TONI CABOT
Tal y como estaba montada la operación, el 'no' pronunciado por el consejo de administración del Valencia era tan natural como previsible, lo que ocurre es que el camino es largo y esta historia todavía puede dar muchas vueltas". Así se expresaban ayer fuentes consultadas acerca del inesperado desenlace que frustró la compra de una porción del viejo estadio de Mestalla por parte del empresario alicantino Enrique Ortiz.
El propietario del Hércules creyó que atado el cabo de Bancaja -entidad que tomó la iniciativa y le eligió para negociar la compra- todo quedaba amarrado. Error de cálculo. La dirección de la caja de ahorros no contemplaba desviar al Valencia ni un solo euro de los 70 millones que Ortiz iba a depositar en ventanilla. Al contario, el depósito del alicantino tenía como destino reducir el préstamo concedido al Valencia, que asciende a 260 millones de euros. Es decir, el consejo de administración "che", presidido por Vicente Soriano, se encontró encima de la mesa una operación que debía aprobar pese a que no le reportaba liquidez para afrontar los pagos que debe acometer a corto plazo, sino que únicamente reducía deuda contraída con Bancaja, cuyo vencimiento está fijado en 2011. La decisión del consejo, adoptada por unanimidad, encontró un 'no' rotundo, excusado con la existencia de "alternativas más fiables y convincentes" que la presentada por Ortiz. "No había un solo caramelo para el Valencia, nada. Pues, de perdidos, al río", recordó ayer una fuente cercana al club valencianista.
Y el camino "hacia el río" encontró la acera de la ampliación de capital en 92 millones de euros. Esta nueva medida obtuvo el visto bueno de los dos máximos accionistas, Juan Soler y Vicente Soriano, que en principio podrían ser los más perjudicados y que rechazaron de plano esta posibilidad cuando fue mencionada por Juan Villalonga el año pasado. Del mismo modo, la ampliación de capital anunciada también ha sido interpretada como un intento desesperado de ganar tiempo a la espera de que fructifiquen las negociaciones de Soriano con algún inversor extranjero.
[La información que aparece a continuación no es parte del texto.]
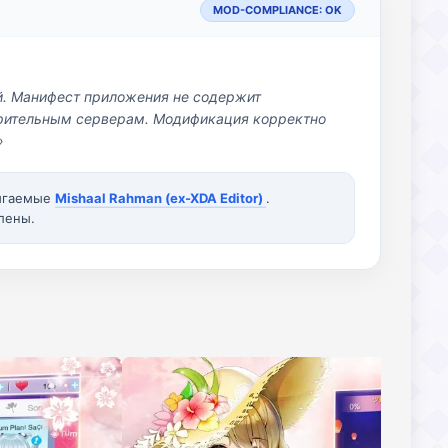
MOD-COMPLIANCE: OK
й. Манифест приложения не содержит
озрительным серверам. Модификация корректно
»
вигаемые
Mishaal Rahman (ex-XDA Editor)
.
лены.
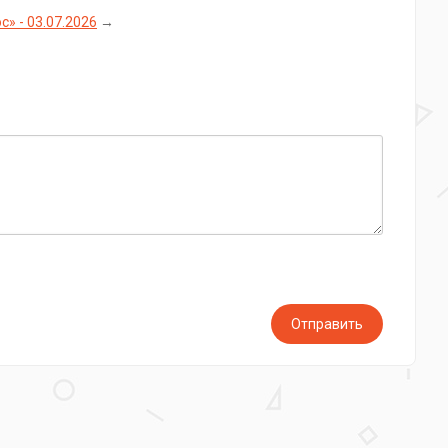
oc» - 03.07.2026
→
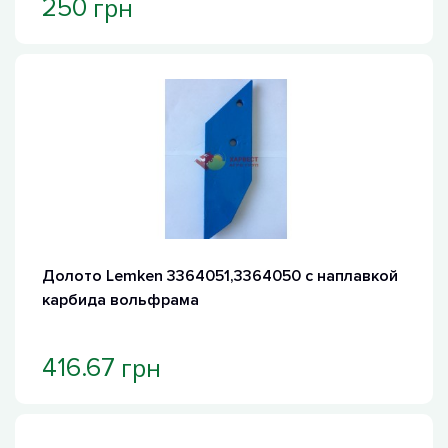
грн
250
Долото Lemken 3364051,3364050 с наплавкой
карбида вольфрама
грн
416.67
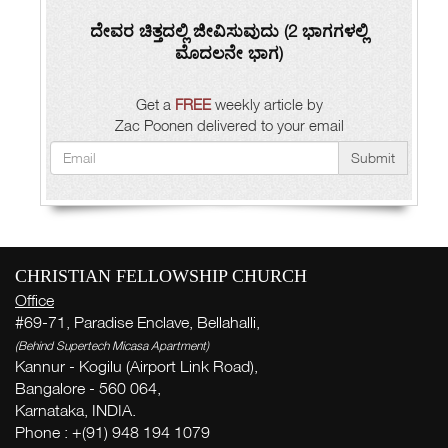
ದೇವರ ಚಿತ್ತದಲ್ಲಿ ಜೀವಿಸುವುದು (2 ಭಾಗಗಳಲ್ಲಿ
ಮೊದಲನೇ ಭಾಗ)
Get a
FREE
weekly article by
Zac Poonen delivered to your email
Submit
CHRISTIAN FELLOWSHIP CHURCH
Office
#69-71, Paradise Enclave, Bellahalli,
(Behind Supertech Micasa Apartment)
Kannur - Kogilu (Airport Link Road),
Bangalore - 560 064,
Karnataka, INDIA.
Phone : +(91) 948 194 1079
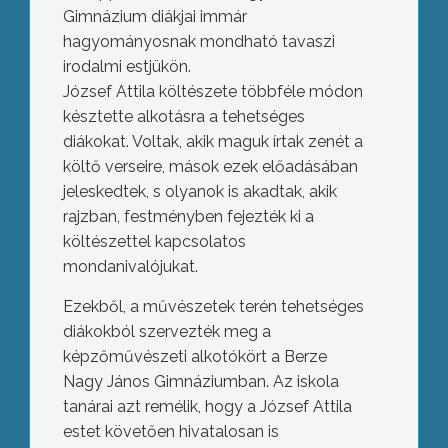
Gimnázium diákjai immár
hagyományosnak mondható tavaszi
irodalmi estjükön.
József Attila költészete többféle módon
késztette alkotásra a tehetséges
diákokat. Voltak, akik maguk írtak zenét a
költő verseire, mások ezek előadásában
jeleskedtek, s olyanok is akadtak, akik
rajzban, festményben fejezték ki a
költészettel kapcsolatos
mondanivalójukat.
Ezekből, a művészetek terén tehetséges
diákokból szervezték meg a
képzőművészeti alkotókört a Berze
Nagy János Gimnáziumban. Az iskola
tanárai azt remélik, hogy a József Attila
estet követően hivatalosan is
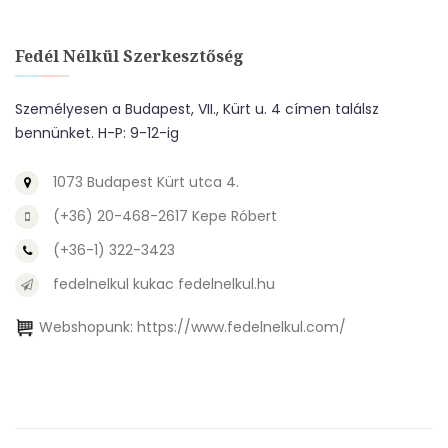
Fedél Nélkül Szerkesztőség
Személyesen a Budapest, VII., Kürt u. 4 címen találsz
bennünket. H-P: 9-12-ig
1073 Budapest Kürt utca 4.
(+36) 20-468-2617 Kepe Róbert
(+36-1) 322-3423
fedelnelkul kukac fedelnelkul.hu
Webshopunk:
https://www.fedelnelkul.com/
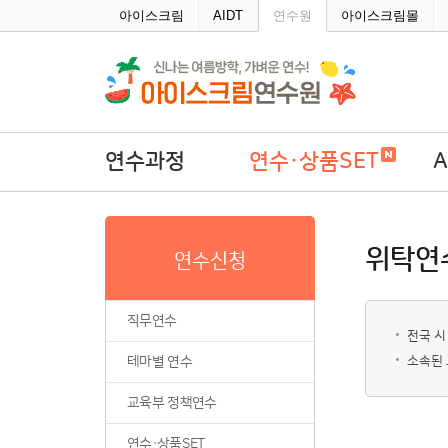
주메뉴바로가기
본문바로가기
아이스크림
AIDT
연수원
아이스크림몰
연수과정
연수·상품SET
직무연수
연수·상품SET
A
위탁연
연수신청
테마별 연수
학
교육부 정책연수
직무연수
연수·상품SET
전국 
테마별 연수
소속된 
연수회원권
연수패키지
교육부 정책연수
자율연수
연수·상품SET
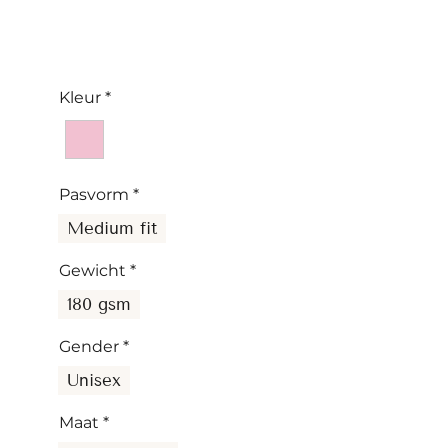
Kleur
*
Pasvorm
*
Medium fit
Gewicht
*
180 gsm
Gender
*
Unisex
Maat
*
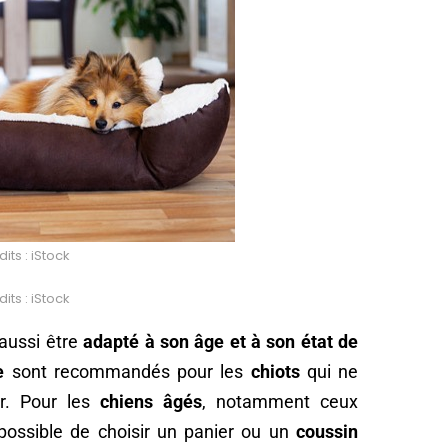
its : iStock
its : iStock
 aussi être
adapté à son âge et à son état de
e
sont recommandés pour les
chiots
qui ne
ir. Pour les
chiens âgés
, notamment ceux
it possible de choisir un panier ou un
coussin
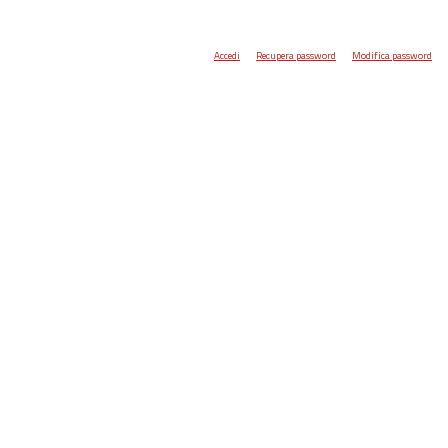
Accedi
Recupera password
Modifica password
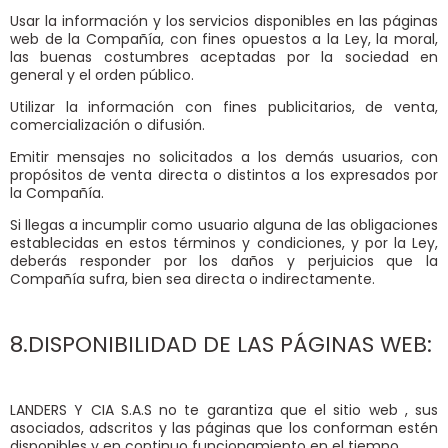
Usar la información y los servicios disponibles en las páginas
web de la Compañía, con fines opuestos a la Ley, la moral,
las buenas costumbres aceptadas por la sociedad en
general y el orden público.
Utilizar la información con fines publicitarios, de venta,
comercialización o difusión.
Emitir mensajes no solicitados a los demás usuarios, con
propósitos de venta directa o distintos a los expresados por
la Compañía.
Si llegas a incumplir como usuario alguna de las obligaciones
establecidas en estos términos y condiciones, y por la Ley,
deberás responder por los daños y perjuicios que la
Compañía sufra, bien sea directa o indirectamente.
8.DISPONIBILIDAD DE LAS PÁGINAS WEB:
LANDERS Y CIA S.A.S no te garantiza que el sitio web
, sus
asociados, adscritos y las páginas que los conforman estén
disponibles y en continuo funcionamiento en el tiempo.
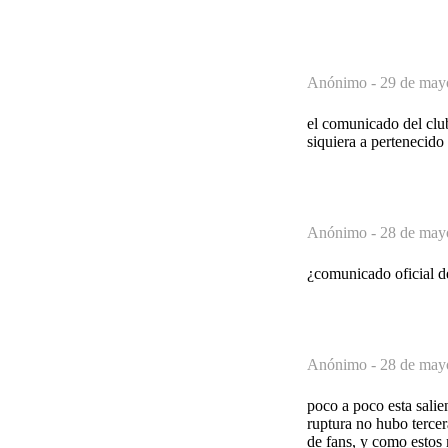
Anónimo -
29 de may
el comunicado del club
siquiera a pertenecido
Anónimo -
28 de may
¿comunicado oficial de
Anónimo -
28 de may
poco a poco esta salie
ruptura no hubo tercer
de fans, y como esto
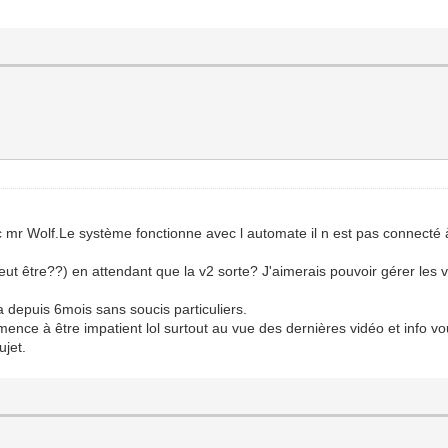
 mr Wolf.Le système fonctionne avec l automate il n est pas connecté à
eut être??) en attendant que la v2 sorte? J'aimerais pouvoir gérer les vo
depuis 6mois sans soucis particuliers.
nce à être impatient lol surtout au vue des dernières vidéo et info vou
ujet.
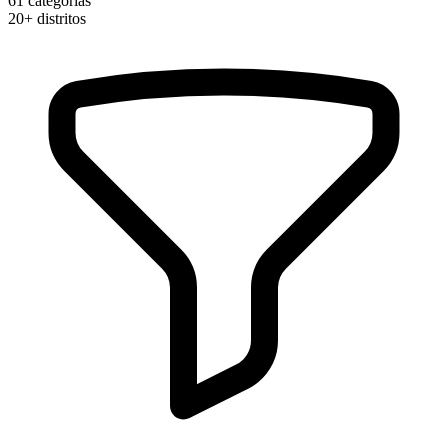
61
categorias
20+
distritos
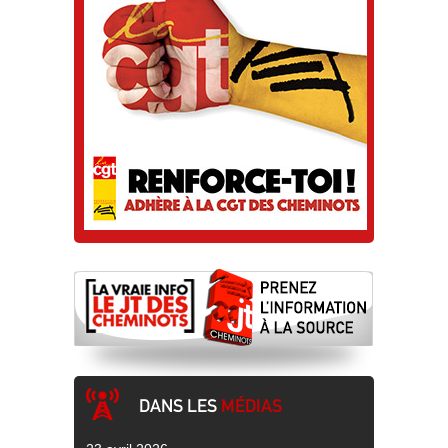
DANS LES
MÉDIAS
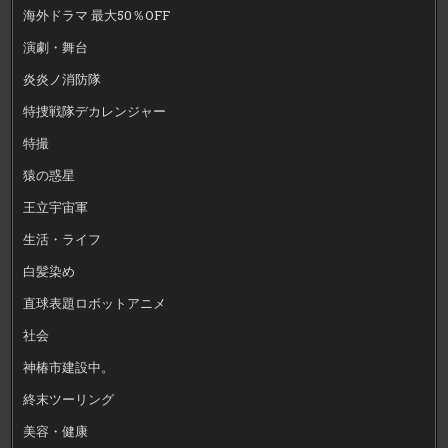
海外ドラマ 最大50％OFF
演劇・舞台
炎炎ノ消防隊
特捜戦隊デカレンジャー
特撮
猿の惑星
王立宇宙軍
生活・ライフ
白髪染め
直球表題ロボットアニメ
社会
神椿市建設中。
終末ツーリング
美容・健康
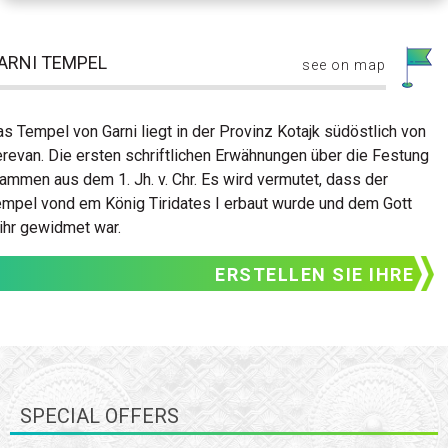
ARNI TEMPEL
see on map
s Tempel von Garni liegt in der Provinz Kotajk südöstlich von
revan. Die ersten schriftlichen Erwähnungen über die Festung
ammen aus dem 1. Jh. v. Chr. Es wird vermutet, dass der
mpel vond em König Tiridates I erbaut wurde und dem Gott
ihr gewidmet war.
ERSTELLEN SIE IHRE
MASSGESCHNEIDERTE REISE
SPECIAL OFFERS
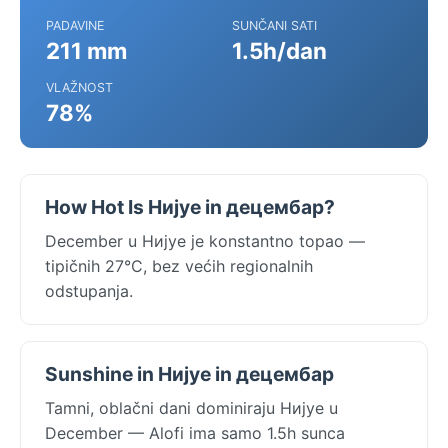
PADAVINE
SUNČANI SATI
211 mm
1.5h/dan
VLAŽNOST
78%
How Hot Is Нијуе in децембар?
December u Нијуе je konstantno topao —
tipičnih 27°C, bez većih regionalnih
odstupanja.
Sunshine in Нијуе in децембар
Tamni, oblačni dani dominiraju Нијуе u
December — Alofi ima samo 1.5h sunca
Mientras tanto, también se juega para subsistir hasta junio con la muleta del crédito de 50 millones de euros pedido a una entidad bancaria, ajena a Bancaja, con el aval del contrato firmado hace poco con Mediapro.
Paralelamente, otras razones "colaterales" que ayudaron a cimentar el "no" por parte del consejo -dominado accionarialmente por Soler y Soriano- fueron las condiciones que tenía atadas Ortiz para la compra de la subparcela de Mestalla. Así, Soler se vio perjudicado al conocer que el empresario alicantino se aseguraba el pro indiviso de la parcela del viejo estadio. Es decir, Ortiz adquiría más poder al asegurarse capacidad para paralizar cualquier acción sobre el inmueble a cualquiera de los copropietarios del mismo.
Con todo, el camino, como comentaba una de las fuentes consultadas, "todavía es largo". De ahí que ni el propio Ortiz descarte que vuelvan a llamarle para sentarse, de nuevo, en la mesa de negociaciones.